Long Overdue

The WHO just lifted a ban on DDT.That's good news, but not for the countless millions who died from typhus or malaria over the last 30 years in the Third World.

Overlooked in all the hoopla over the announcement, however, is the terrible toll in human lives (tens of millions dead — mostly pregnant women and children under the age of 5), illness (billions sickened) and poverty (more than $1 trillion dollars in lost GDP in sub-Saharan Africa alone) caused by the tragic, decades-long ban.
Much of this human catastrophe was preventable, so why did it happen? Who is responsible? Should the individuals and activist groups who caused the DDT ban be held accountable in some way?
Rachel Carson kicked-off DDT hysteria with her pseudo-scientific 1962 book, “Silent Spring.” Carson materially misrepresented DDT science in order to advance her anti-pesticide agenda. Today she is hailed as having launched the global environmental movement. A Pennsylvania state office building, Maryland elementary school, Pittsburgh bridge and a Maryland state park are named for her. The Smithsonian Institution commemorates her work against DDT. She was even honored with a 1981 U.S. postage stamp. Next year will be the 100th anniversary of her birth. Many celebrations are being planned.
It’s quite a tribute for someone who was so dead wrong. At the very least, her name should be removed from public property and there should be no government-sponsored honors of Carson.

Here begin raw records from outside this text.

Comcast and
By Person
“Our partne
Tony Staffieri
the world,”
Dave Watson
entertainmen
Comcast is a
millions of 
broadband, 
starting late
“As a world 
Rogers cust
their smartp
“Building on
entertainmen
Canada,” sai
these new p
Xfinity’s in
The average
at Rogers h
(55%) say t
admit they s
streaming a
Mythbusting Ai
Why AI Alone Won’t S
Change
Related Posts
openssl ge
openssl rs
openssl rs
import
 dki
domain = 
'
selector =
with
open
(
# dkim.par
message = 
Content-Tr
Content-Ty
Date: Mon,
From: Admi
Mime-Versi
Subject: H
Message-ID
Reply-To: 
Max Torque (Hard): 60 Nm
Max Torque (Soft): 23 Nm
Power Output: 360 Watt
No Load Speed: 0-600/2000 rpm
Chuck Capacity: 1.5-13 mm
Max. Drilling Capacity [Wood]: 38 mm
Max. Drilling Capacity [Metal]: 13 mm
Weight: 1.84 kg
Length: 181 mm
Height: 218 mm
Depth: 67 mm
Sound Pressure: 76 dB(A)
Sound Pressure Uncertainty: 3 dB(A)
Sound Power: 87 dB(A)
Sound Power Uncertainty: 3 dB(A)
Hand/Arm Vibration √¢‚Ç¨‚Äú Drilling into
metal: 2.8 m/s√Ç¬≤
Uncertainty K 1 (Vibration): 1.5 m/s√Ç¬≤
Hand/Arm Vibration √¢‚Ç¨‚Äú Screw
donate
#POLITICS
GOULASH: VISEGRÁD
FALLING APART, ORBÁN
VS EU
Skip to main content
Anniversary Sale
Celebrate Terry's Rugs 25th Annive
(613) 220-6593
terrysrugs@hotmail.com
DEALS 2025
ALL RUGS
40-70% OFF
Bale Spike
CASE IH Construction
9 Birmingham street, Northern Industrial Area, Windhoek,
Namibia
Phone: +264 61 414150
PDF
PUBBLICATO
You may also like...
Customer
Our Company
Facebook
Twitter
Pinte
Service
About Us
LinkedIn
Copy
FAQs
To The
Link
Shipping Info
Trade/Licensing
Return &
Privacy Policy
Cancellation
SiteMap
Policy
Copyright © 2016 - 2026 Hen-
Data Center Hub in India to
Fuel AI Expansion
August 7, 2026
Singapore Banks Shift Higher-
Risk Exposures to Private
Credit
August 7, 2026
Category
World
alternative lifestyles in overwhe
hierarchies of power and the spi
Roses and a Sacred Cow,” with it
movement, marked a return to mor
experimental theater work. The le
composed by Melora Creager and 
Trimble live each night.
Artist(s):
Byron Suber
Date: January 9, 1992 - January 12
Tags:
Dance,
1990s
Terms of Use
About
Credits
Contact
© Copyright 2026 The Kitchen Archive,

Ugandan newspaper New Vision had this to say about the ban (Aug. 6, 2006):

Thanks to Carson’s book, after the US ban on DDT there is a global malaria burden of 300-500 cases and 1.5-2.5 million deaths annually, mostly among young children. What is most tragic in our context is that the disease kills an African child every 30 seconds (Roberts, D. R. et al – “DDT, Global Strategies and a Malaria Control Crisis in South America, 1997).

Steve Milloy asks an excellent question: how will the organizations responsible be held liable? This would be the biggest class action suit in history.

Business are often held liable and forced to pay monetary damages for defective products and false statements. Why shouldn’t the National Audubon Society, Environmental Defense, Sierra Club and other anti-DDT activist groups be held liable for the harm caused by their recklessly defective activism?

Here's a research assignment for science majors:Environmentalists and peace activists are intertwined, so how many deaths were a result of the environmentalist DDT ban, versus the number of deaths as a result of war in any given decade from 1972 to the present.